The details – there were lots of attacks right from the gun which strung out the field and enabled me to move from my position towards the middle of the pack up to the front. I watched carefully and ended up in a couple moves. One really good looking move had both Team Coco’s riders and at least one UHC/706 rider. We had a gap and were absolutely drilling it but we just couldn’t extend our gap more than 20 seconds from a hard chasing field.
Still, we were away for quite a while so when we were caught, it was only a mile or two before we made it to the course’s big hill (0.4 miles at 5%). I had been in a lot of moves by this point in the race so I was hoping that there wouldn’t be any hard attacks on the hill. There weren’t. In fact, the pace was slow enough that as we made it towards the top of the steeper section I decided to attack – not expecting much, but knowing that last year this is where our break got away.
The attack worked, though, because we got a good gap with good team representation: Ruben Companioni (Team Coco’s), Stephan Hirsch (UHC/706 Project), Jan Kolar (HomeSmart/L5Flyers), Tim Reagan (Herring Gas), Serghei Tvetkov (Team Exergy), a rider in black kit I didn’t recognize, and me (Tria Cycling p/b DonohooAuto.com). We were flat out from that moment on. The field was chasing hard, but I think people were tired from the previous chase. So we very slowly pushed out our lead. By the end of the first lap, I believe we were up to about a minute. On the second lap, we were out to two minutes, and then by the start of the last lap we were about 4 minutes ahead.
We never let up and with the windy conditions it seemed like you were always getting hit by a crosswind or pushing it really hard with a tailwind. I never felt good so halfway through the last lap as we reached the hill I knew there was likely to be an attack but had already given up on it even before the attack happened!
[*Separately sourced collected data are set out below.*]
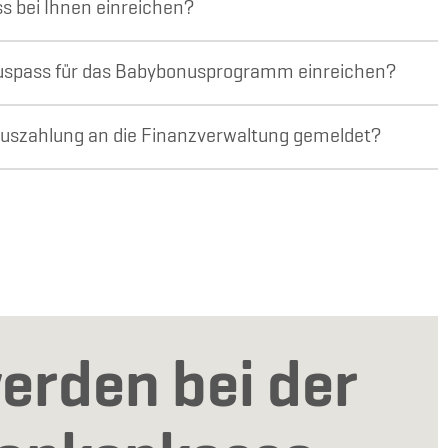
s bei Ihnen einreichen?
uspass für das Babybonusprogramm einreichen?
szahlung an die Finanzverwaltung gemeldet?
erden bei der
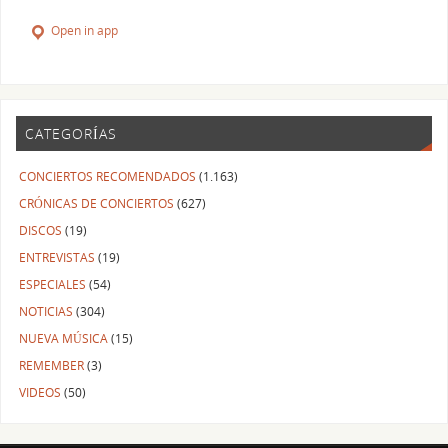
Open in app
CATEGORÍAS
CONCIERTOS RECOMENDADOS
(1.163)
CRÓNICAS DE CONCIERTOS
(627)
DISCOS
(19)
ENTREVISTAS
(19)
ESPECIALES
(54)
NOTICIAS
(304)
NUEVA MÚSICA
(15)
REMEMBER
(3)
VIDEOS
(50)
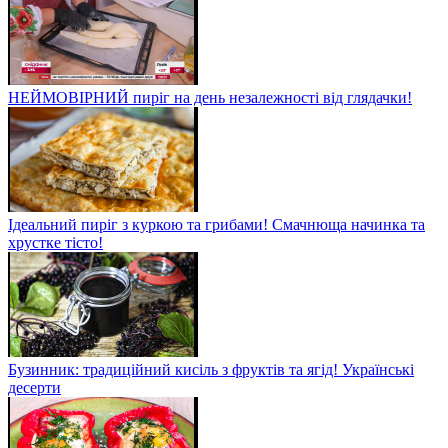
НЕЙМОВІРНИЙ пиріг на день незалежності від глядачки!
Ідеальний пиріг з куркою та грибами! Смачнюща начинка та
хрустке тісто!
Бузинник: традиційний кисіль з фруктів та ягід! Українські
десерти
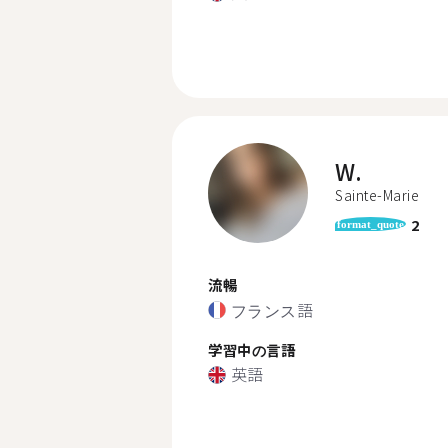
W.
Sainte-Marie
2
format_quote
流暢
フランス語
学習中の言語
英語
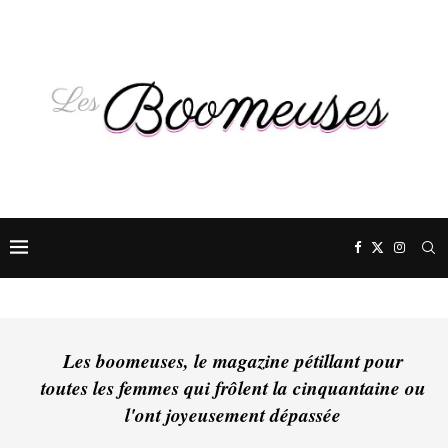
Les boomeuses, le magazine pétillant pour
toutes les femmes qui frôlent la cinquantaine ou
l'ont joyeusement dépassée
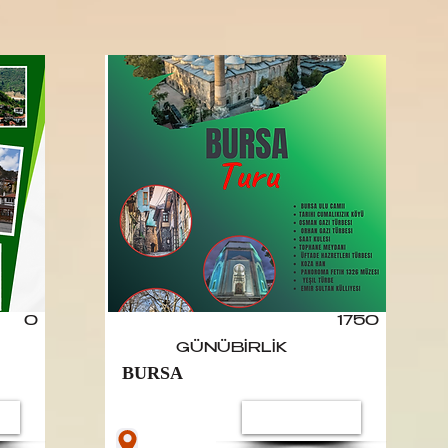
0
1750
GÜNÜBİRLİK
BURSA
le
Turu İncele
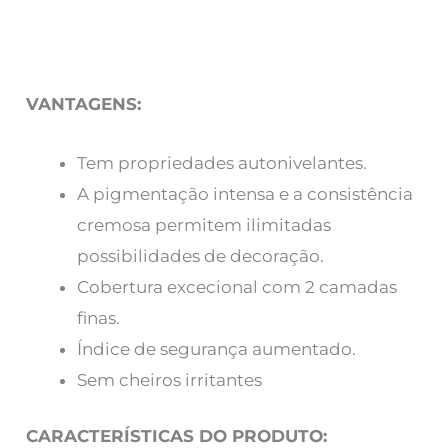
VANTAGENS:
Tem propriedades autonivelantes.
A pigmentação intensa e a consistência
cremosa permitem ilimitadas
possibilidades de decoração.
Cobertura excecional com 2 camadas
finas.
Índice de segurança aumentado.
Sem cheiros irritantes
CARACTERÍSTICAS DO PRODUTO:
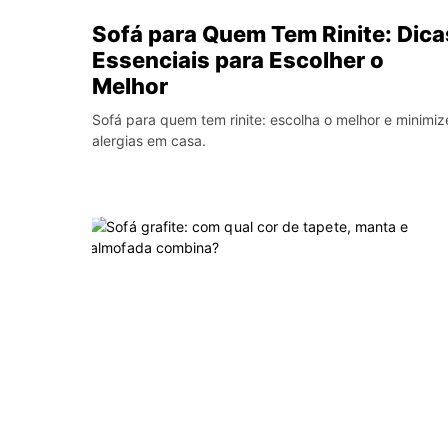
Sofá para Quem Tem Rinite: Dica
Essenciais para Escolher o
Melhor
Sofá para quem tem rinite: escolha o melhor e minimiz
alergias em casa.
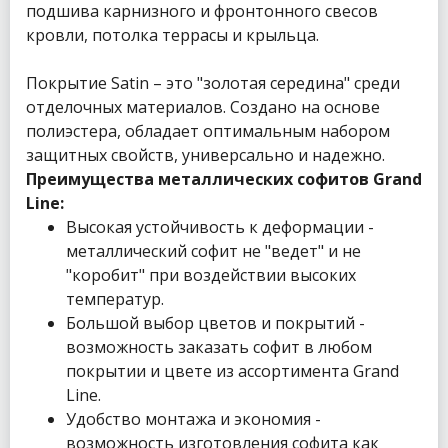
подшива карнизного и фронтонного свесов
кровли, потолка террасы и крыльца.
Покрытие Satin – это "золотая середина" среди
отделочных материалов. Создано на основе
полиэстера, обладает оптимальным набором
защитных свойств, универсально и надежно.
Преимущества металлических софитов Grand
Line:
Высокая устойчивость к деформации -
металлический софит не "ведет" и не
"коробит" при воздействии высоких
температур.
Большой выбор цветов и покрытий -
возможность заказать софит в любом
покрытии и цвете из ассортимента Grand
Line.
Удобство монтажа и экономия -
возможность изготовления софита как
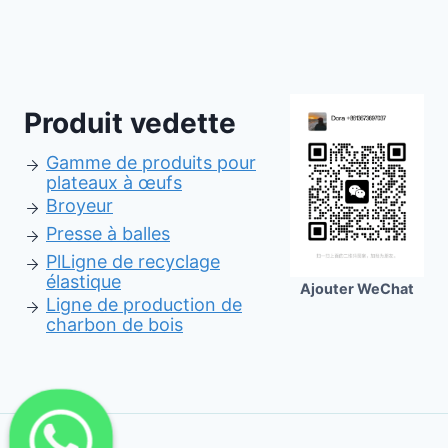
Produit vedette
Gamme de produits pour
plateaux à œufs
Broyeur
Presse à balles
Pl
Ligne de recyclage
élastique
Ajouter WeChat
Ligne de production de
charbon de bois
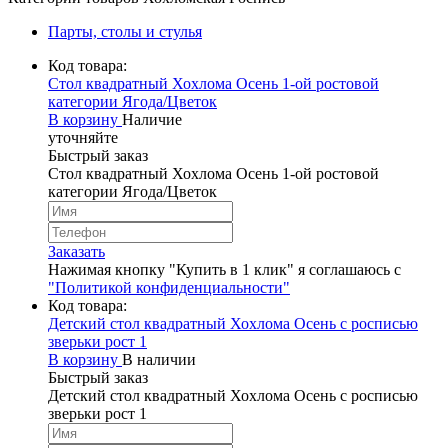
Парты, столы и стулья
Код товара:
Стол квадратный Хохлома Осень 1-ой ростовой
категории Ягода/Цветок
В корзину
Наличие
уточняйте
Быстрый заказ
Стол квадратный Хохлома Осень 1-ой ростовой
категории Ягода/Цветок
Заказать
Нажимая кнопку "Купить в 1 клик" я соглашаюсь с
"Политикой конфиденциальности"
Код товара:
Детский стол квадратный Хохлома Осень с росписью
зверьки рост 1
В корзину
В наличии
Быстрый заказ
Детский стол квадратный Хохлома Осень с росписью
зверьки рост 1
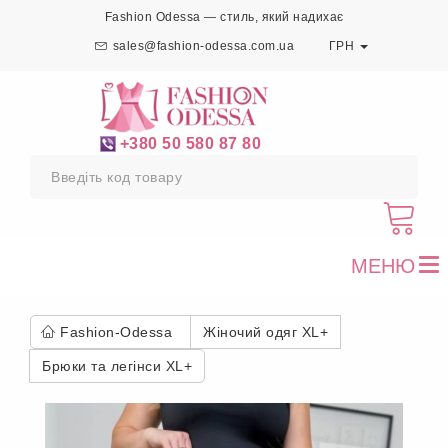
Fashion Odessa — стиль, який надихає
sales@fashion-odessa.com.ua
ГРН
+380 50 580 87 80
МЕНЮ
To
nav
Fashion-Odessa
Жіночий одяг XL+
Брюки та легінси XL+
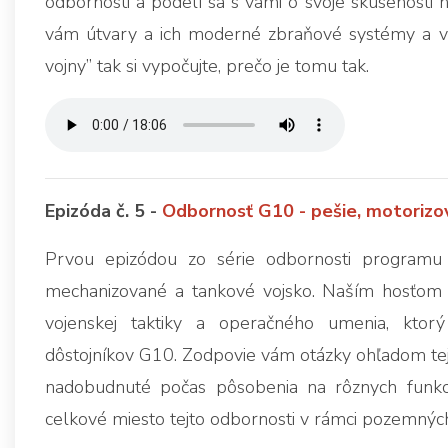
odbornosti a podelí sa s vami o svoje skúsenosti 
vám útvary a ich moderné zbraňové systémy a vyb
vojny” tak si vypočujte, prečo je tomu tak.
Epizóda č. 5 -
Odbornosť G10 - pešie, motorizo
Prvou epizódou zo série odbornosti programu
mechanizované a tankové vojsko. Naším hosťom j
vojenskej taktiky a operačného umenia, ktor
dôstojníkov G10. Zodpovie vám otázky ohľadom tejt
nadobudnuté počas pôsobenia na rôznych funkciác
celkové miesto tejto odbornosti v rámci pozemných 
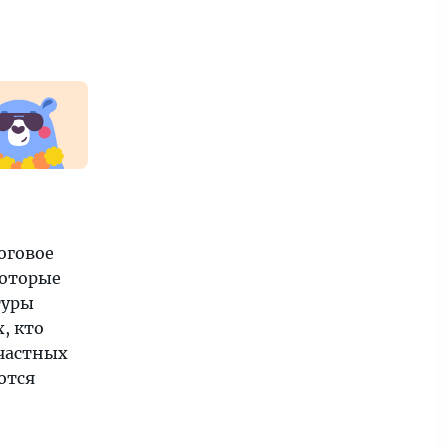
оговое
которые
туры
, кто
 частных
ются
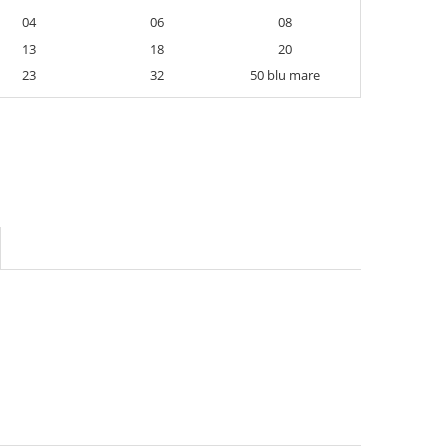
04
06
08
13
18
20
23
32
50 blu mare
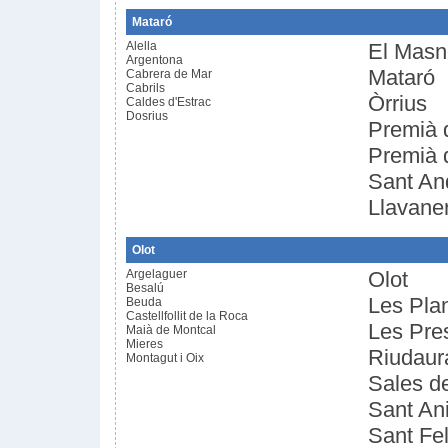
Mataró
Alella
El Mas
Argentona
Mataró
Cabrera de Mar
Cabrils
Òrrius
Caldes d'Estrac
Dosrius
Premià 
Premià 
Sant An
Llavane
Olot
Argelaguer
Olot
Besalú
Les Pla
Beuda
Castellfollit de la Roca
Les Pre
Maià de Montcal
Mieres
Riudaur
Montagut i Oix
Sales de
Sant Ani
Sant Fel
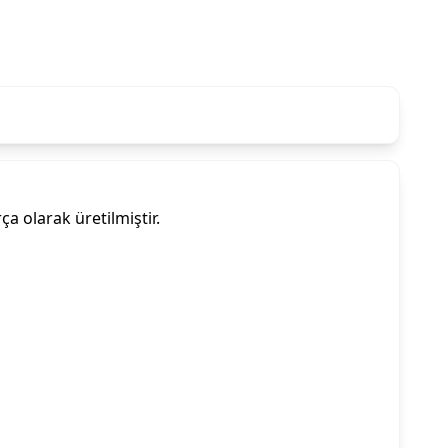
 olarak üretilmiştir.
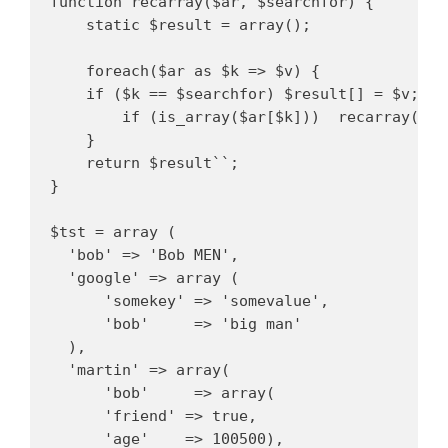
function recarray($ar, $searchfor) {

    static $result = array();

    foreach($ar as $k => $v) {

    if ($k == $searchfor) $result[] = $v;

        if (is_array($ar[$k]))  recarray($v,
    }

    return $result``;

}

$tst = array (

  'bob' => 'Bob MEN',

  'google' => array (

      'somekey' => 'somevalue',

      'bob'     => 'big man'

  ),

  'martin' => array(

      'bob'     => array(

      'friend' => true,

      'age'    => 100500),
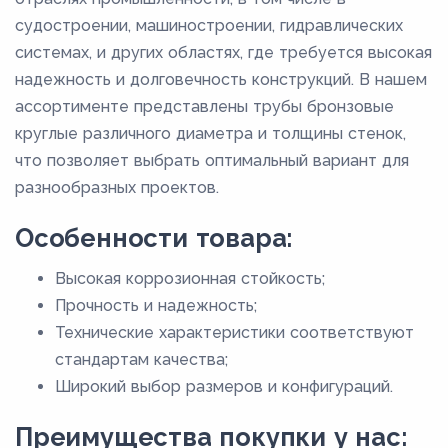
судостроении, машиностроении, гидравлических
системах, и других областях, где требуется высокая
надежность и долговечность конструкций. В нашем
ассортименте представлены трубы бронзовые
круглые различного диаметра и толщины стенок,
что позволяет выбрать оптимальный вариант для
разнообразных проектов.
Особенности товара:
Высокая коррозионная стойкость;
Прочность и надежность;
Технические характеристики соответствуют
стандартам качества;
Широкий выбор размеров и конфигураций.
Преимущества покупки у нас:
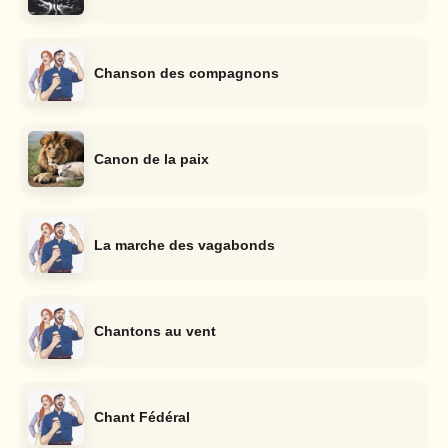
Chanson des compagnons
Canon de la paix
La marche des vagabonds
Chantons au vent
Chant Fédéral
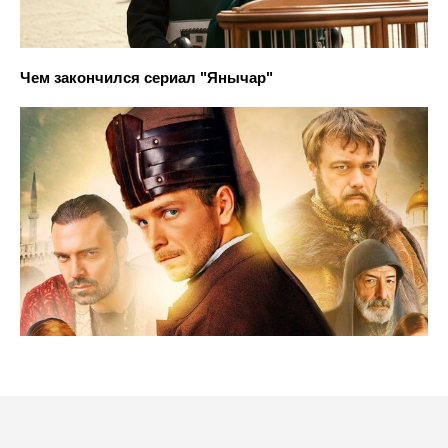
Чем закончился сериал "Янычар"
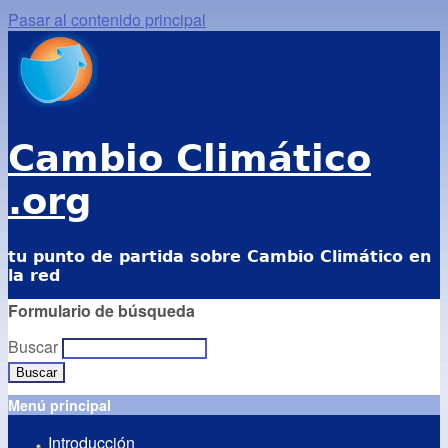
Pasar al contenido principal
Cambio Climático
.org
tu punto de partida sobre Cambio Climático en
la red
Formulario de búsqueda
Buscar
Menú principal
Introducción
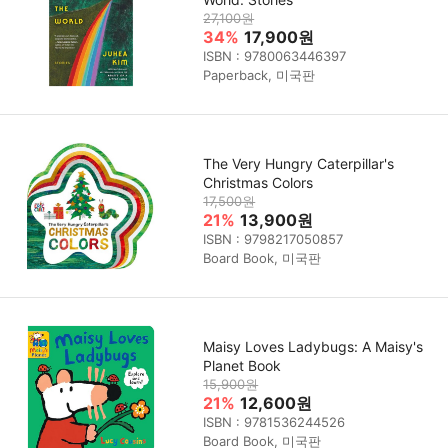
27,100원
34%
17,900원
ISBN : 9780063446397
Paperback, 미국판
The Very Hungry Caterpillar's
Christmas Colors
17,500원
21%
13,900원
ISBN : 9798217050857
Board Book, 미국판
Maisy Loves Ladybugs: A Maisy's
Planet Book
15,900원
21%
12,600원
ISBN : 9781536244526
Board Book, 미국판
I was just focusing on trying not to get dropped. Serghei initiated the move and Ruben covered it with no problem. I was expecting Stephan to go with it too leaving Jan, me, and the other rider to chase – but he stayed back with us opting to wait until the top to really start chasing. I was cooked by this point and we tried to get a good rotation going but Stephan was clearly stronger than the rest of us – and I was wanting it to come down to a sprint for 3rd as I might be able to pull something together for the uphill finish.
As we came into the finish, Stephan was on the front with 500 meters to go when he pulled off. I went through next and decided to hit it as hard as I could on the uphill with about 400 meters to go. I didn’t get a gap, and Jan came around with 300 meters to go. Stephan came around Jan and then with about 100 meters to go I was able to repass Jan to take 4th.
I was COMPLETELY exhausted after the sprint. Not breathing well, not able to get enough air, not able to think straight, I found a tent where somebody had some ice cold water (THANKS!). Then I very, very slowly pedaled back up the hill to the car, cranked the AC up to maximum and sat there for a while trying to cool off before heading back to check the results and get my spare wheels from the follow vehicle.
Now it’s time to head out for the time trial – will probably have 110-115 miles total for the day after it’s all said and done. At this point I’m hoping to hit the TT hard enough to hold my 4th overall position. We’ll see how it goes!